Pakistani textile manufacturer

Interloop Limited is a Pakistani textile manufacturer based in Faisalabad. It is the largest international hosiery manufacturer, supplying socks and leggings to retailers worldwide. It produces activewear, apparel, denim, and hosiery for a number of retailers including Nike, Adidas, Guess, Uniqlo, Marks & Spencer, Gymshark, H&M, Puma, Levi's, and Target.

The company has five hosiery manufacturing divisions, located in Pakistan, Bangladesh and Sri Lanka.

==History==
Interloop was established in 1992 as a B2B manufacturer of socks and leggings by brothers Musadaq Zulqarnain and Navid Fazil along with Jahanzeb Khan Banth.

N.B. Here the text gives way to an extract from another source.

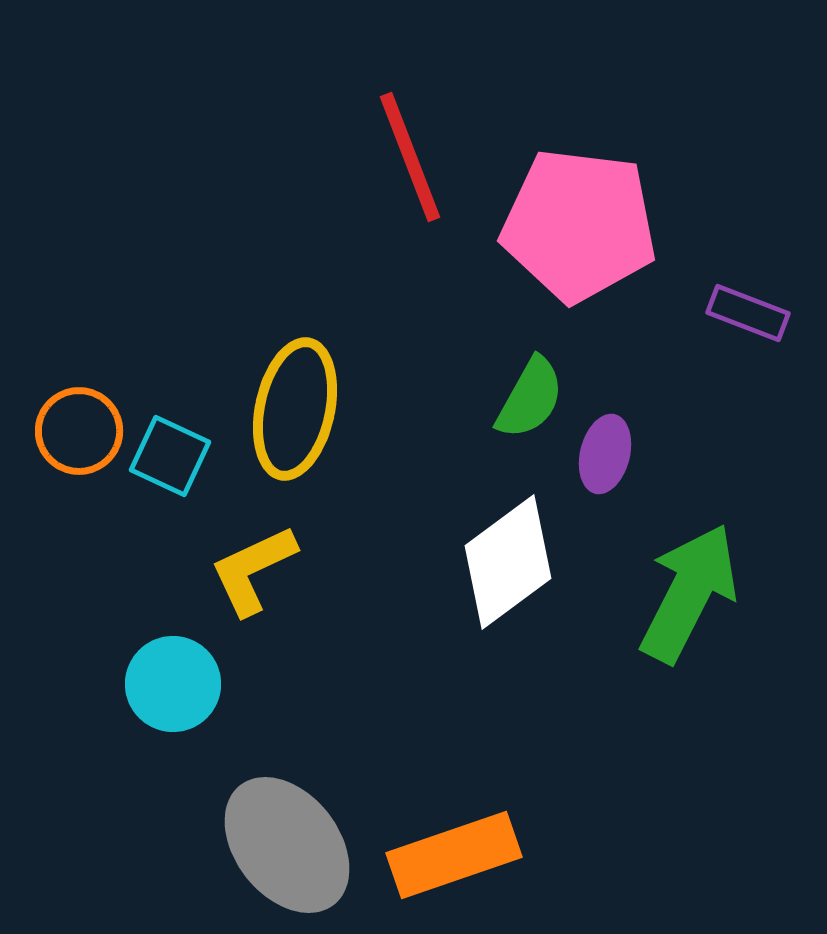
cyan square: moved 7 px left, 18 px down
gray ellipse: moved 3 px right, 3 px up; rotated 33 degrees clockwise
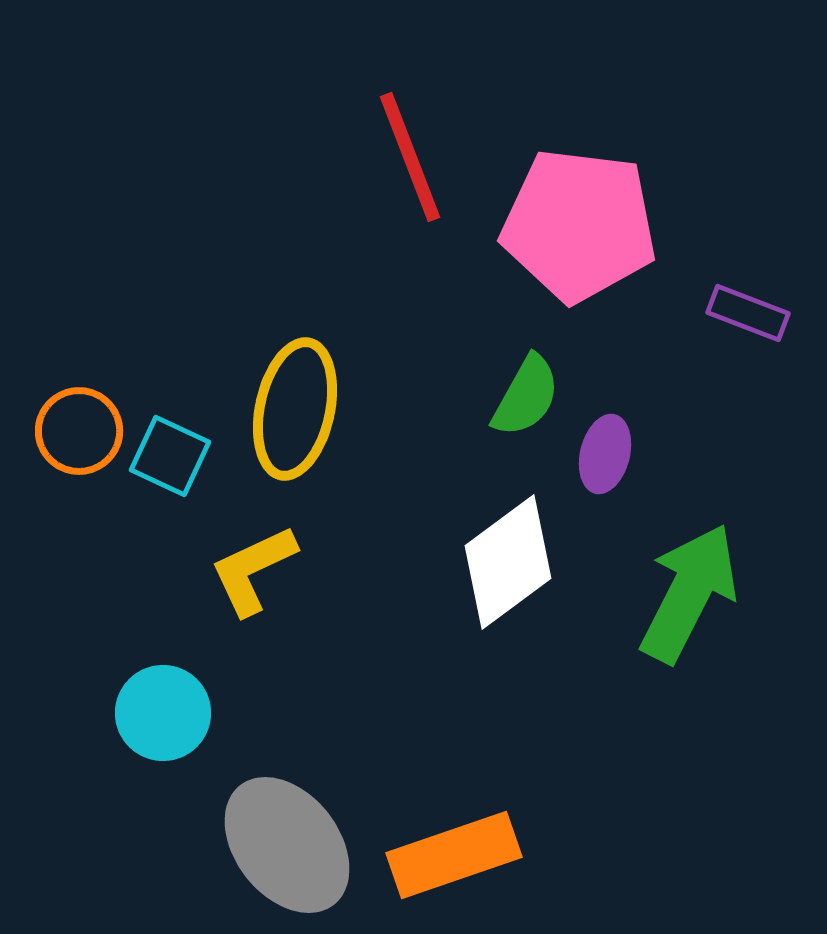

After eight years, a second production unit was opened with 400 knitting machines installed.

In 2003, Interloop opened its first vertically integrated hosiery plant in Faisalabad in an effort to make its supply chain management more efficient.
In 2005, the company opened their second hosiery plant, and launched a yarn dying division a year later, also in Faisalabad.

The company was converted into public limited company on July 18, 2008 from being private limited.

In March 2019, Interloop raised more than 5 billion PKR through Pakistan's largest private sector IPO, placing it amongst the top 50 companies listed on the Pakistan Stock Exchange by market capitalization.